Retipatia 04/11/2018
Um mistério para corroer a cabeça a do leitor...
Uma ligação e duas opções: ou o pai de Tomás voltou a beber ou, por mais impossível que possa parecer, uma cabeça acaba de surgir em sua cama.
Em literalidade ao título, a trama se apega ao fato, aquele que não se sabe de onde veio, porque veio: há uma cabeça na cama de Tomás. O que poderia ser o ápice de uma trama tresloucada é, aqui, colocado em foco, dado de bandeja ao leitor. Resta a pergunta primordial, que vai bem além dos porquês e pra quês da cabeça: como a história se desenrola, afinal de contas, se o elemento surpresa está explícito em sua capa?
O segredo, como é possível imaginar, é a narrativa. Que prende e desembola a ação e não ação, de modo que se quer saber cada mínimo detalhe corriqueiro da vida do protagonista, que faz querer conhecer o passado, os segredos mais íntimos e qualquer outra coisa mais. Um detalhe pode fazer toda a diferença para descobrir os comos e porquês, afinal de contas.
E é isso que o autor faz com a história, sintoniza o leitor: é este Tomás, esta é sua família, este é seu emprego, sua casa, suas posses, suas falhas, suas qualidades. É homem comum, engolido dia a dia pela máquina capitalista que só faz querer mais, que faz esquecer quem é, quem é quem e o que é o quê.
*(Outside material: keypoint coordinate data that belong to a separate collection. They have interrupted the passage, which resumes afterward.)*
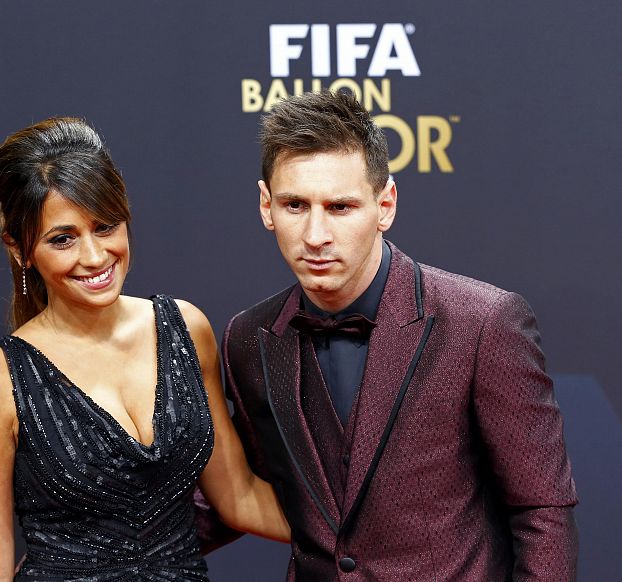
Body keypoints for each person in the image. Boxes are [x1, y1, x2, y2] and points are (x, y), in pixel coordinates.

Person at [218, 91, 578, 580]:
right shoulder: (248, 337)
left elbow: (543, 512)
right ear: (266, 206)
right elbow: (243, 488)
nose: (315, 234)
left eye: (340, 207)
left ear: (384, 205)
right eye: (295, 205)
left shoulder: (483, 322)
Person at [0, 117, 289, 581]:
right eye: (62, 239)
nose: (93, 256)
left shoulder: (186, 330)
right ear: (20, 249)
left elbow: (239, 496)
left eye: (105, 226)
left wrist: (367, 536)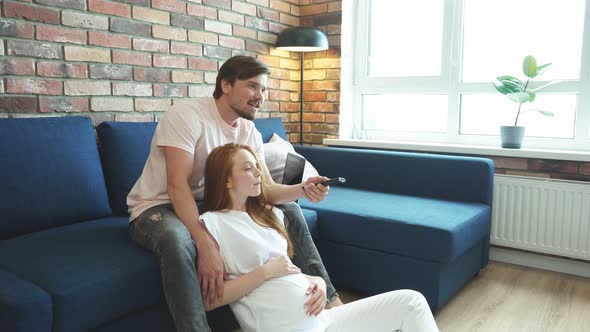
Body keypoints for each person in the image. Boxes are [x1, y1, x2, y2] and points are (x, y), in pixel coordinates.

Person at [127, 55, 342, 331]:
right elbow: (177, 186)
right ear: (226, 85)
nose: (260, 96)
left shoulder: (248, 130)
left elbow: (265, 190)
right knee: (177, 239)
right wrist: (206, 245)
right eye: (252, 87)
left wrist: (303, 188)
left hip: (209, 204)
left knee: (291, 209)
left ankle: (330, 304)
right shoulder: (186, 116)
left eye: (263, 89)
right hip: (157, 206)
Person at [200, 143, 440, 332]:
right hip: (290, 328)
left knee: (412, 302)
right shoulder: (213, 223)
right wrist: (265, 272)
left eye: (256, 165)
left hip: (323, 321)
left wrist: (316, 280)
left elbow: (285, 271)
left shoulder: (270, 215)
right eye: (247, 168)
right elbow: (210, 300)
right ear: (227, 179)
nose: (258, 173)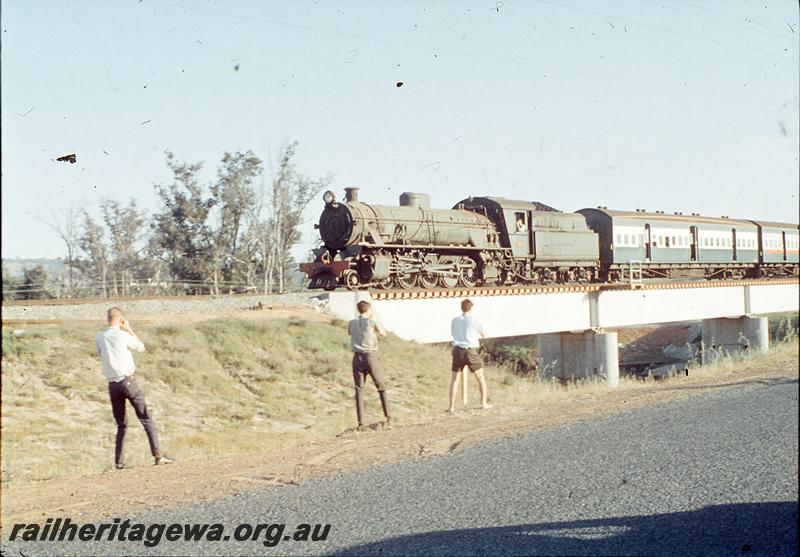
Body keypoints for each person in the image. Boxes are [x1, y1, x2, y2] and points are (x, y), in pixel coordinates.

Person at [95, 307, 172, 469]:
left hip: (112, 385)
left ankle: (119, 462)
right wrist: (129, 329)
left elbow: (101, 354)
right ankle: (158, 455)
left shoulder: (99, 337)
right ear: (120, 319)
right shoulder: (123, 335)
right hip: (128, 381)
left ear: (107, 318)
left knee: (121, 424)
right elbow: (141, 347)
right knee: (146, 418)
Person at [347, 300, 392, 430]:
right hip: (370, 356)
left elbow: (351, 333)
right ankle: (388, 416)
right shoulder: (371, 321)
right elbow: (383, 334)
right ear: (368, 310)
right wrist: (372, 319)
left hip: (357, 357)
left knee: (359, 389)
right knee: (381, 386)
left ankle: (361, 423)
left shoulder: (352, 323)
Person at [448, 299, 492, 412]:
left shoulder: (455, 320)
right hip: (470, 351)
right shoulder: (474, 320)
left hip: (457, 351)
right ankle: (484, 403)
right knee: (481, 378)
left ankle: (451, 407)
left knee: (454, 380)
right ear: (471, 308)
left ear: (461, 308)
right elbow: (483, 334)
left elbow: (453, 334)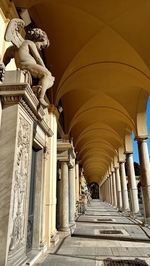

O quê e quem é que importa, o quê e quem é que conta, por mais sem sentido que isso possa soar.
Com várias perdas ao longo da vida, que vão desde a crença em seu pai que se tornou um alcoólatra, à sua capacidade de ser feliz, até os seus princípios e sonhos, tudo fez de Tomás quem ele é hoje, moldou as relações que tem com seus pais, o deteriorado relacionamento com a esposa e o frágil apego dos filhos.
Bem, esse é Tomás. Mas e a cabeça, talvez você pergunte? E confesso que foi das primeiras coisas que passei a indagar, ainda que, de um modo ou de outro, soubesse que essa, talvez, não fosse a pergunta correta.
Voltemos a cabeça, é ela que dá título ao livro. Ou seria ela quem dá título ao livro? Seja como for, um detalhe é certo, ela pode não ter corpo ou pode ser tida, de todo modo, como viva. Só que não está morta. Fala, fala e fala. E repete e repete. E não faz diferença o quanto Tomás tente ouvir, sabe que seu prazo é curto, ainda que ninguém tenha dito isso, ele sabe, sente em seu âmago. E passamos a sentir também, agonia, asco, curiosidade e um misto de sensações.
Uma história inteligente, crítica e questionadora, que mantém a expectativa do leitor por todas as páginas, que te leva a conhecer todos os lados do personagem e, claro, bem mais da cabeça do que se espera. A Cabeça na Cama faz de cada detalhe, reflexão do mundo corroído de Tomás, da cabeça e de quem lê.